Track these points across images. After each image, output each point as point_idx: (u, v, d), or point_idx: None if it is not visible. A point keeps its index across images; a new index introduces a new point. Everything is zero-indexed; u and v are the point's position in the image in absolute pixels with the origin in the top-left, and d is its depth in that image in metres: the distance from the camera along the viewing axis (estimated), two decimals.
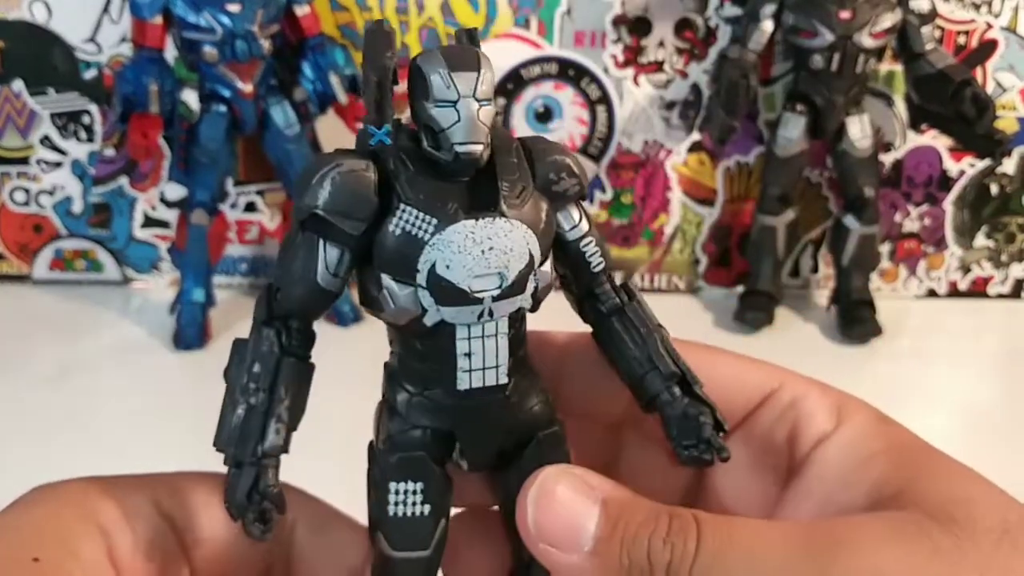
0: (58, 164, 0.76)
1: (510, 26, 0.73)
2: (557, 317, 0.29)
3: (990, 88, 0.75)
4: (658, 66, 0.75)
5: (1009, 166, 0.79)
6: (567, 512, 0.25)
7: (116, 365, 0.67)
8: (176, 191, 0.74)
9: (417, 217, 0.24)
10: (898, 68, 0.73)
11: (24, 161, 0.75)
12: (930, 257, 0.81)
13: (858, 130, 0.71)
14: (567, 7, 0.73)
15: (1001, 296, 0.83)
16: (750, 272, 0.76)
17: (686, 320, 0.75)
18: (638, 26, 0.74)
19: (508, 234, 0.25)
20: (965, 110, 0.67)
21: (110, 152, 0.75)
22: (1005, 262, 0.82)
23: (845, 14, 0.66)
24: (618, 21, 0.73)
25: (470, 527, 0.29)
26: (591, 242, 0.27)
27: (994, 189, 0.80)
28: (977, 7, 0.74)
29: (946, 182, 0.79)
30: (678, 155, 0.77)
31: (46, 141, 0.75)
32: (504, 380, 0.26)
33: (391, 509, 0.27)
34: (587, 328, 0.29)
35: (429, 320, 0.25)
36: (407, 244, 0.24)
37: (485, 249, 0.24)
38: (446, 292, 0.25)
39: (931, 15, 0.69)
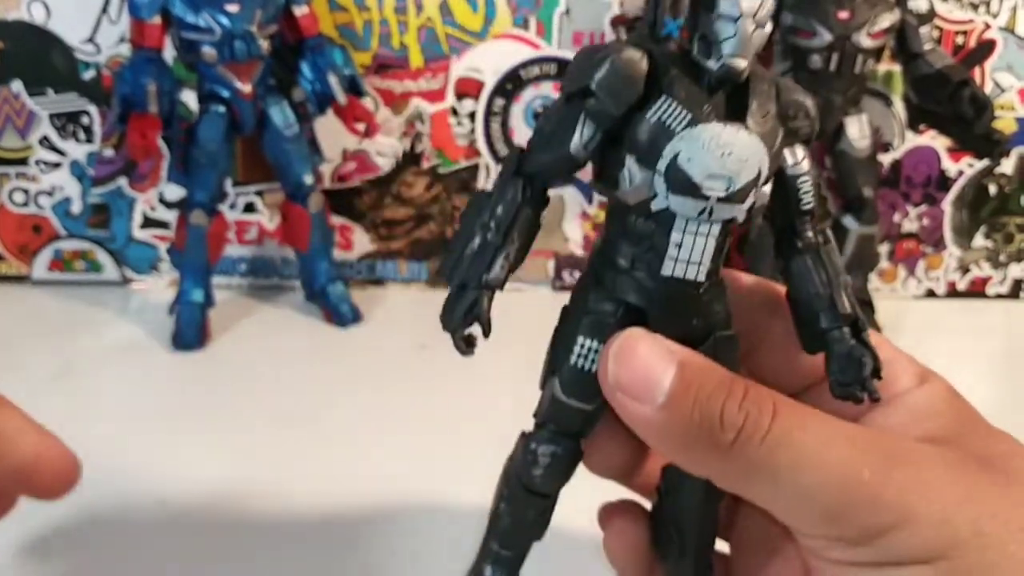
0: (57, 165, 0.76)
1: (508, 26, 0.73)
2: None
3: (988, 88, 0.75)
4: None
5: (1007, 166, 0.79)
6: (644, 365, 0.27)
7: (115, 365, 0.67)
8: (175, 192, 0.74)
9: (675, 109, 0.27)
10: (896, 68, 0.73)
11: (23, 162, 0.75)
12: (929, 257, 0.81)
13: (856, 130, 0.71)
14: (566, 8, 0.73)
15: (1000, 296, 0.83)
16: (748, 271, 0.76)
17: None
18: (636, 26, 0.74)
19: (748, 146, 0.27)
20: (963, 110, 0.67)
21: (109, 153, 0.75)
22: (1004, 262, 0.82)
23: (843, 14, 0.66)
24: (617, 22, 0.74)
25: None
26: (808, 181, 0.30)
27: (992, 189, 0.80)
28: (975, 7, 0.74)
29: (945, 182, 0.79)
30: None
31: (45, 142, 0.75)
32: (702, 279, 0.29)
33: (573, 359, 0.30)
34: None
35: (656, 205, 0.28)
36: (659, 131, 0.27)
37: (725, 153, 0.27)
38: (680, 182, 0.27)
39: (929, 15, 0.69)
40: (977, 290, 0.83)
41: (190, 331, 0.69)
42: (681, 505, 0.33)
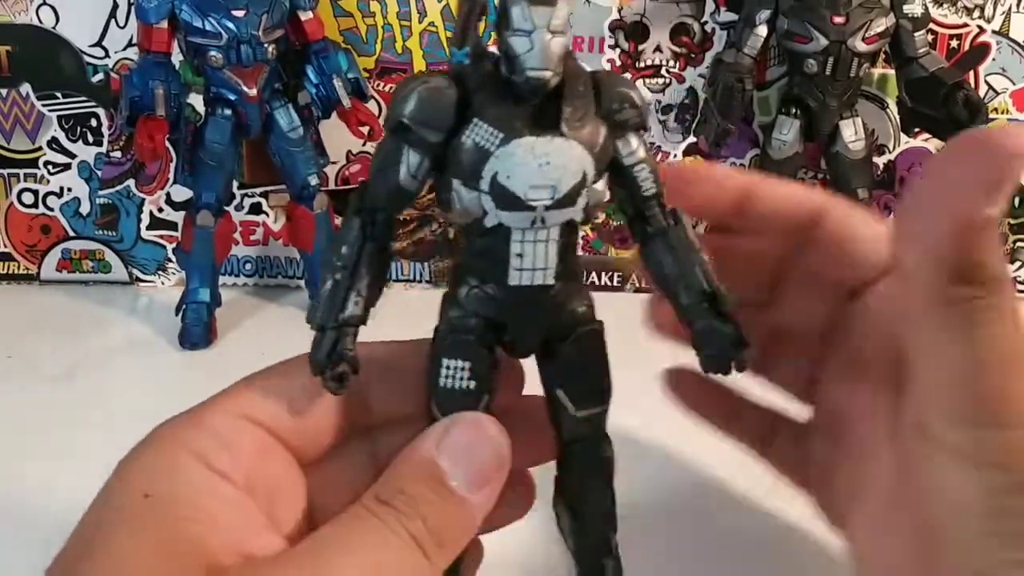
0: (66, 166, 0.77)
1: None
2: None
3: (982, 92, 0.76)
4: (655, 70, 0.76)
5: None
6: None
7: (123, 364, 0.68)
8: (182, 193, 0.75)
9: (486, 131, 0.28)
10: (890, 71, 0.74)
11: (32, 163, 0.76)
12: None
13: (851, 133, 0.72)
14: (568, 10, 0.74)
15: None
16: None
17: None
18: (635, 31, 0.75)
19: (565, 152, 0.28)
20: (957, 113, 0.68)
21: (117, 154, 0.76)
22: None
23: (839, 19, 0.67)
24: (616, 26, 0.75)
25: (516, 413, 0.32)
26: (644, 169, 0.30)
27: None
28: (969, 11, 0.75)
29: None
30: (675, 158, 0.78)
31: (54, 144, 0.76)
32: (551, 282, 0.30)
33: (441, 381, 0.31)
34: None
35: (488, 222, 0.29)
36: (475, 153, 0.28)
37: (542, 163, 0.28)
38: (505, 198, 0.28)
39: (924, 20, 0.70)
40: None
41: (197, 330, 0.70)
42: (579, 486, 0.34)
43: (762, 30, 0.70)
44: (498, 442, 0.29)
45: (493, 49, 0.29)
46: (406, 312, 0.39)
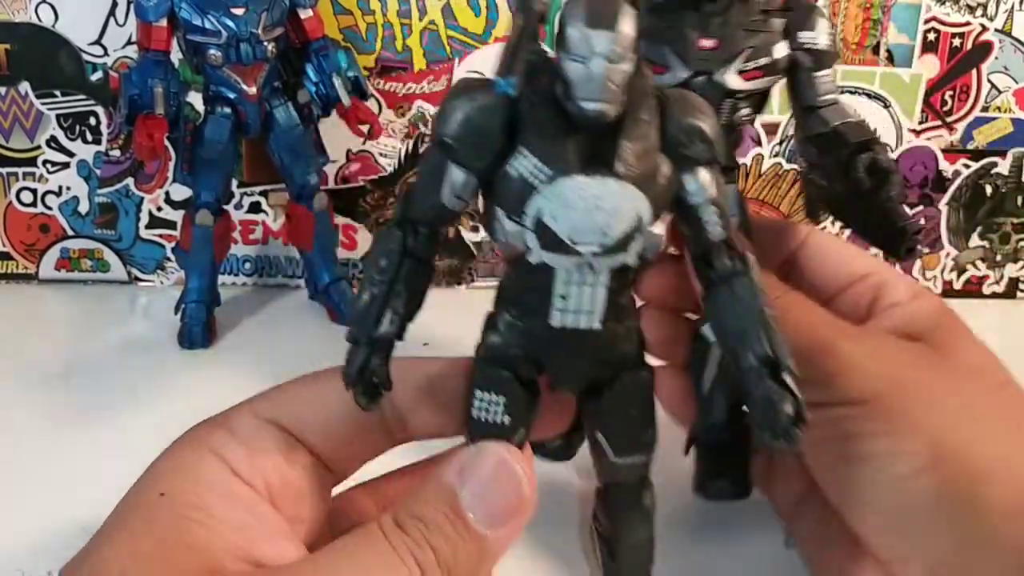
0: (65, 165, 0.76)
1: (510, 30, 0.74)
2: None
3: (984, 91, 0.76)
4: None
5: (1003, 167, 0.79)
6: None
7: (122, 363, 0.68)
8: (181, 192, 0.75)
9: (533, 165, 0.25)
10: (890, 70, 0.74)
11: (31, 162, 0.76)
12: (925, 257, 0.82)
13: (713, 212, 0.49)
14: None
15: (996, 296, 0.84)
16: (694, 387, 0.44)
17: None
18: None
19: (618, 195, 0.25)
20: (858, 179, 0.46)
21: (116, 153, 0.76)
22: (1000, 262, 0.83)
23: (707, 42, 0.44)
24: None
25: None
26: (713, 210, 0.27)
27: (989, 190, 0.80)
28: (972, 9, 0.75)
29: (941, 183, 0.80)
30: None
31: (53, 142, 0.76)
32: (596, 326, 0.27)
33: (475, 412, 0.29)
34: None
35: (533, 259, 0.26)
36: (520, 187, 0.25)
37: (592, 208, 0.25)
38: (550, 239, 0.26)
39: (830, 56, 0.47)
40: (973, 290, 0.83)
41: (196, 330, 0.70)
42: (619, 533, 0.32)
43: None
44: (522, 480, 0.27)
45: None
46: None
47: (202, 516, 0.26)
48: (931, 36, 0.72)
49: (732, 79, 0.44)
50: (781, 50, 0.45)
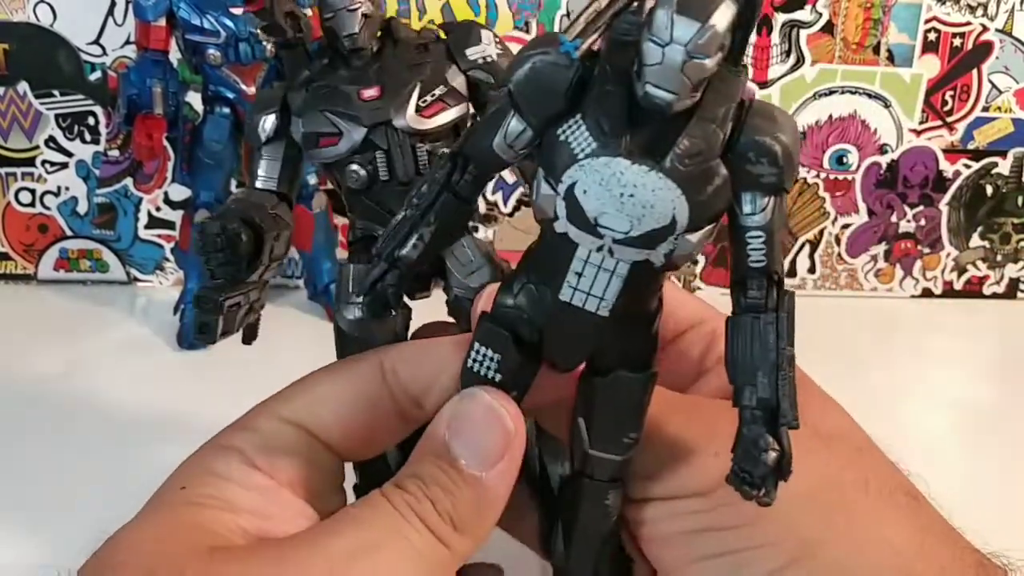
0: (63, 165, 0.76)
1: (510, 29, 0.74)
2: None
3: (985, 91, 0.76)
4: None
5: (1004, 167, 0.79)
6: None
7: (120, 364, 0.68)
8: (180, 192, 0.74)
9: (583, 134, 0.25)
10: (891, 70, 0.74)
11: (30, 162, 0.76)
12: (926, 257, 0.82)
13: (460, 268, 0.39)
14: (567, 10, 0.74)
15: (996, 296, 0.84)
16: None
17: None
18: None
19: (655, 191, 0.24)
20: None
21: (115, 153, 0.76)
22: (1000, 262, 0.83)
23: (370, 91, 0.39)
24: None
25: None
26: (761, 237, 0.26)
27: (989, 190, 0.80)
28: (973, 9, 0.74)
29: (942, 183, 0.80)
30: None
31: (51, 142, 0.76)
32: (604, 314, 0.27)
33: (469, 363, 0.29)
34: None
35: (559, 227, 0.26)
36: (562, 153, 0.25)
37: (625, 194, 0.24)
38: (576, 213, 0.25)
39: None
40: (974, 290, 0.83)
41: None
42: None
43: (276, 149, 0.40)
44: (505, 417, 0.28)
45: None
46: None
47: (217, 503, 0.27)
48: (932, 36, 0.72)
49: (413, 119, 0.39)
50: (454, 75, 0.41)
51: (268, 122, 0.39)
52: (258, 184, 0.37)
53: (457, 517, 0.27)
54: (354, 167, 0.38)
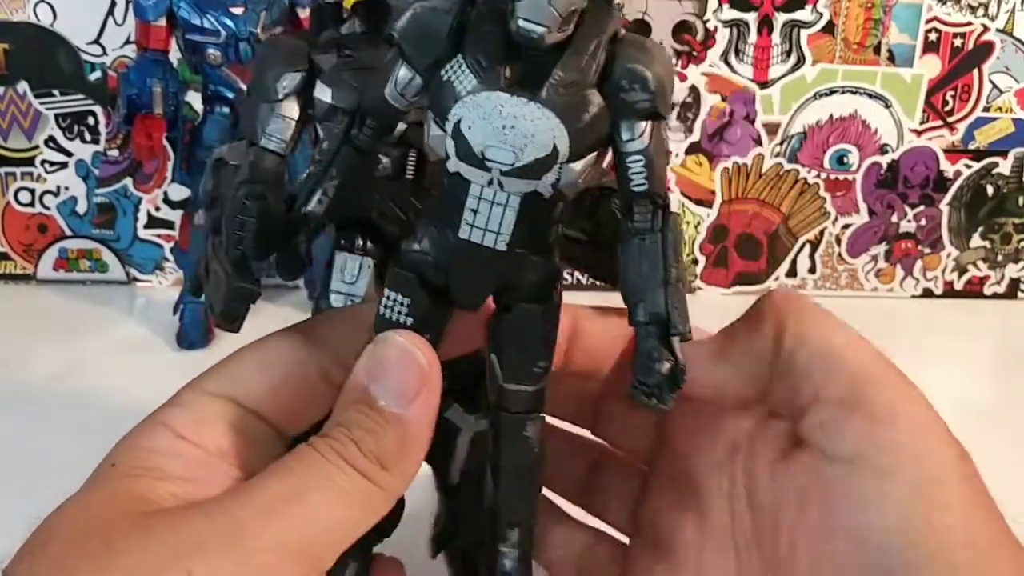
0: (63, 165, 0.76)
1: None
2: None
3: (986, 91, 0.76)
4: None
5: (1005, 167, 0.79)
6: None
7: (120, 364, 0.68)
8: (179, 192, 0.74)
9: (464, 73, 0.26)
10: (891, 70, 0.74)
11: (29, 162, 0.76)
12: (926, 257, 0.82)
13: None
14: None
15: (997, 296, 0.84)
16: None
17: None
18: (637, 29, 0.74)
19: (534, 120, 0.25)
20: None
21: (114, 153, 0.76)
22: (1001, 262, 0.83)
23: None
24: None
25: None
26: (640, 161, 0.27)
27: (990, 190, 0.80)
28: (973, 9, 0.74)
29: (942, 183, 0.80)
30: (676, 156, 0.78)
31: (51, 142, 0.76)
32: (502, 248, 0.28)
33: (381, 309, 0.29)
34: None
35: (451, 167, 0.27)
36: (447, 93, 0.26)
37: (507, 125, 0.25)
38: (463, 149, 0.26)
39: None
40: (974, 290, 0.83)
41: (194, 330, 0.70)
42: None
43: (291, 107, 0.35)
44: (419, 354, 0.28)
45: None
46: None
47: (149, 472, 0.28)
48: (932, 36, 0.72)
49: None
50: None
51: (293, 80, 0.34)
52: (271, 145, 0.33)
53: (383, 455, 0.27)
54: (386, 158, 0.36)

==========

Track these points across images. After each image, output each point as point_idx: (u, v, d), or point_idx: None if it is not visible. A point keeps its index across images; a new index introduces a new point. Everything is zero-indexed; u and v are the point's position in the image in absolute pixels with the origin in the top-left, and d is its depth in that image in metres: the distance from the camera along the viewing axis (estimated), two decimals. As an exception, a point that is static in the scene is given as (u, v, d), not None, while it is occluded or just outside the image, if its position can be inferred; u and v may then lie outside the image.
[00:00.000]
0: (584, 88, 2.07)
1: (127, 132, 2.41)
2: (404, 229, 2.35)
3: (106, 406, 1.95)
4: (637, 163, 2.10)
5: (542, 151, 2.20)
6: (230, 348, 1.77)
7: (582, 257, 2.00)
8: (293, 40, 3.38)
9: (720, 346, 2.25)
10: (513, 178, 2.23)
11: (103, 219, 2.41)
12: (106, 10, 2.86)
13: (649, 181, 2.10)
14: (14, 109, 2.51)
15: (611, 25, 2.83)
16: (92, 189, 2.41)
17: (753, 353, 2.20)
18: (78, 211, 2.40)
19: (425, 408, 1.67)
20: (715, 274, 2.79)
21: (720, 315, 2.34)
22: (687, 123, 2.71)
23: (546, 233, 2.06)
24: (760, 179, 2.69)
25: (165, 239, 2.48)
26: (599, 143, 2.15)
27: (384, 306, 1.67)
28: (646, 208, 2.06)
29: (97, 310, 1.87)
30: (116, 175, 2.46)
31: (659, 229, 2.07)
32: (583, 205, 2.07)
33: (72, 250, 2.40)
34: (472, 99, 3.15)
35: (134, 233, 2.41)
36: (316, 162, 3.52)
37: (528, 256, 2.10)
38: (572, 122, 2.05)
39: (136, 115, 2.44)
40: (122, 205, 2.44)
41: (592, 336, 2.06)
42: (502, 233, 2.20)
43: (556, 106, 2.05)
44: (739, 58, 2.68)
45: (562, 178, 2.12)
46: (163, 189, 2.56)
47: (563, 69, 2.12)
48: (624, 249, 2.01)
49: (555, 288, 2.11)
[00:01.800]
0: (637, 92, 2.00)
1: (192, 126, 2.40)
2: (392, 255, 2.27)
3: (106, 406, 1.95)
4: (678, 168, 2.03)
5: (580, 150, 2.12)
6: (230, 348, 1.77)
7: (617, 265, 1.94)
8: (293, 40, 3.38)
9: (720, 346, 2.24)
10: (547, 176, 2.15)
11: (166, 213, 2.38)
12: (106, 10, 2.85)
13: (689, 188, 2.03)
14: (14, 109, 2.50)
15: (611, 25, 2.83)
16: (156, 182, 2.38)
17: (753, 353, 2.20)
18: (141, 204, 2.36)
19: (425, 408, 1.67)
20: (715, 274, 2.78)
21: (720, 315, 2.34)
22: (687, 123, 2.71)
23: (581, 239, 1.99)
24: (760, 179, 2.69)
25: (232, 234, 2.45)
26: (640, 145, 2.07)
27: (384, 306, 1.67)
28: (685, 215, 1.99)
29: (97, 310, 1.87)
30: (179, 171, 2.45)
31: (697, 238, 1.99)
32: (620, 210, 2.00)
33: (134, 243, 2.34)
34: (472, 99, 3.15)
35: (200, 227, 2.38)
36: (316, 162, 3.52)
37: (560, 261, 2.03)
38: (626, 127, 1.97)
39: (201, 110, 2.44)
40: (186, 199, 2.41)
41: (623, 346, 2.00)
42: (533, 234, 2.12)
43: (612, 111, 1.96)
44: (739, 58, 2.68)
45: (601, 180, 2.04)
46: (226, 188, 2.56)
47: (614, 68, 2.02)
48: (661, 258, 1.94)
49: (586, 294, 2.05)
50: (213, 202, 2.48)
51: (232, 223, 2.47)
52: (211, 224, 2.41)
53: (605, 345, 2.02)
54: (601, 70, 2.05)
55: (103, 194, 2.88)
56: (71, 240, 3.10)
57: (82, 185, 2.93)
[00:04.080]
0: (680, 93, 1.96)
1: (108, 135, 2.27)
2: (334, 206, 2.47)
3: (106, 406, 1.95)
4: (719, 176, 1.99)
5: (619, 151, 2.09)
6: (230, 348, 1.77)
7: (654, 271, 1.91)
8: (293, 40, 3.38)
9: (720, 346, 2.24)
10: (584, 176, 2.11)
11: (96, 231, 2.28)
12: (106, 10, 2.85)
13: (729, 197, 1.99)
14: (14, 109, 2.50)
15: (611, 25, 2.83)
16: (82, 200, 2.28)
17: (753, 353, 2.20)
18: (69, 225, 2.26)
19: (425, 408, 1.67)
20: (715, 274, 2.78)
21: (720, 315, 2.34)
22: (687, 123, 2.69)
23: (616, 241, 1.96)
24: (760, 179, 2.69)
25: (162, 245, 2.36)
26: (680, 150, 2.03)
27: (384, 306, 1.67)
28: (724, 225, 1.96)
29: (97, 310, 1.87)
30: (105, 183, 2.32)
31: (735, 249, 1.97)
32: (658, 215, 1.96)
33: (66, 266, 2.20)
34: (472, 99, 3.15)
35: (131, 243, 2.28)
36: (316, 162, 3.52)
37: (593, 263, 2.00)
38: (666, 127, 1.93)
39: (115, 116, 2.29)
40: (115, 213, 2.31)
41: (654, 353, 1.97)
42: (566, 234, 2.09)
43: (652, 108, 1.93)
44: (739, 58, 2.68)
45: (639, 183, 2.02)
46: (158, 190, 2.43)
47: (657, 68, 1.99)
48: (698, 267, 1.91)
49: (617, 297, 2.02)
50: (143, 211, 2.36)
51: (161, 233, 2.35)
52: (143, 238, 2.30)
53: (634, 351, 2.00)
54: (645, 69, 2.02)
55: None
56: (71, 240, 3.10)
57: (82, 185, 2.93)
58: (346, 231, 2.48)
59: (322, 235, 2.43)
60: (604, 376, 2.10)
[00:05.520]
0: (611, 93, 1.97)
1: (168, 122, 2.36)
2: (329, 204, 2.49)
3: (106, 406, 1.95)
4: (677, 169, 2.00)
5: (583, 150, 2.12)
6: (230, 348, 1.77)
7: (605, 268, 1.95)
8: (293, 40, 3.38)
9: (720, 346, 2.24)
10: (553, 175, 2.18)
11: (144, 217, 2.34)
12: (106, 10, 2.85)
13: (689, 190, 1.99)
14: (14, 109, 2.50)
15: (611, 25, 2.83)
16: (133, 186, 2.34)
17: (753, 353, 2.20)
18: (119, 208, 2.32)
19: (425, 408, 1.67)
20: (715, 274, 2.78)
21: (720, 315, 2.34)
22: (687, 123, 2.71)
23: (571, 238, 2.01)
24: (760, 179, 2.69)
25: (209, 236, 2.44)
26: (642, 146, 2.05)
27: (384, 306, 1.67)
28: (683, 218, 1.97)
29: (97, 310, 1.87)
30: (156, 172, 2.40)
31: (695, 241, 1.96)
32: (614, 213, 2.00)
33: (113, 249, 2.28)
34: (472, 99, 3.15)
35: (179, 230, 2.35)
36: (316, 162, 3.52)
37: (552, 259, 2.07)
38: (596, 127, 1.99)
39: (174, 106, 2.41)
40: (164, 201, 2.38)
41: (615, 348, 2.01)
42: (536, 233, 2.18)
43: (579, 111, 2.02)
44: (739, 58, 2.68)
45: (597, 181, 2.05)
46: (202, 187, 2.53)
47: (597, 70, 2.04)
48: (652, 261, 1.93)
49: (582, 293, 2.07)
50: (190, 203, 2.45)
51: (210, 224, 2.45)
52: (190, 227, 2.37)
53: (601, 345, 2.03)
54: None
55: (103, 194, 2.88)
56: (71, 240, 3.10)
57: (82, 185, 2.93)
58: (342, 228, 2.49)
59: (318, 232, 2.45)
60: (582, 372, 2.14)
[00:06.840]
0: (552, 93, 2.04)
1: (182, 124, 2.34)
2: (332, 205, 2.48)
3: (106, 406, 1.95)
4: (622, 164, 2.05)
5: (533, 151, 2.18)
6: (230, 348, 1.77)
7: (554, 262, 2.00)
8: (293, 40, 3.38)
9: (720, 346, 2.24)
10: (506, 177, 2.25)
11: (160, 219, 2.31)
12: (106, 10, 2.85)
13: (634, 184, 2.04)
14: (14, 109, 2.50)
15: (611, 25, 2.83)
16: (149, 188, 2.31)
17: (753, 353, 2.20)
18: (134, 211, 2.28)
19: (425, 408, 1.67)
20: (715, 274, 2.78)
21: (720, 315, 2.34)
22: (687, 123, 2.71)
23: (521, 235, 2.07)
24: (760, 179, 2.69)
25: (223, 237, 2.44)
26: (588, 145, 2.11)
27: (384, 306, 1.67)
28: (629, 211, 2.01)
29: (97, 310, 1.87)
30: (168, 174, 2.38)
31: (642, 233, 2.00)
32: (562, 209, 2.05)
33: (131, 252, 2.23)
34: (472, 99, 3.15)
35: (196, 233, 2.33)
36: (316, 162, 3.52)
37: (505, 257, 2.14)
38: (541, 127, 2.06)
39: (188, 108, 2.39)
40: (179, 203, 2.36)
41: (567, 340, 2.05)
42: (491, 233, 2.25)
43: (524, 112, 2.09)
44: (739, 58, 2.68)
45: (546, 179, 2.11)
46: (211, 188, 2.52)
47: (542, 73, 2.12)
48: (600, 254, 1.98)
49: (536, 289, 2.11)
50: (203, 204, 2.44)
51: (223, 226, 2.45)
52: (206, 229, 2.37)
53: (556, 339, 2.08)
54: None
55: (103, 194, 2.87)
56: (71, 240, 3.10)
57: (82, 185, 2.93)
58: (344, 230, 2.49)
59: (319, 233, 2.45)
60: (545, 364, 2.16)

==========

- TASK PROMPT
Of the entries listed above, reproduce only the lines starting at the line containing "16: (92, 189, 2.41)" and ending at the line containing "28: (646, 208, 2.06)". Include both, exactly as they stand.

- FINISHED TASK
16: (92, 189, 2.41)
17: (753, 353, 2.20)
18: (78, 211, 2.40)
19: (425, 408, 1.67)
20: (715, 274, 2.79)
21: (720, 315, 2.34)
22: (687, 123, 2.71)
23: (546, 233, 2.06)
24: (760, 179, 2.69)
25: (165, 239, 2.48)
26: (599, 143, 2.15)
27: (384, 306, 1.67)
28: (646, 208, 2.06)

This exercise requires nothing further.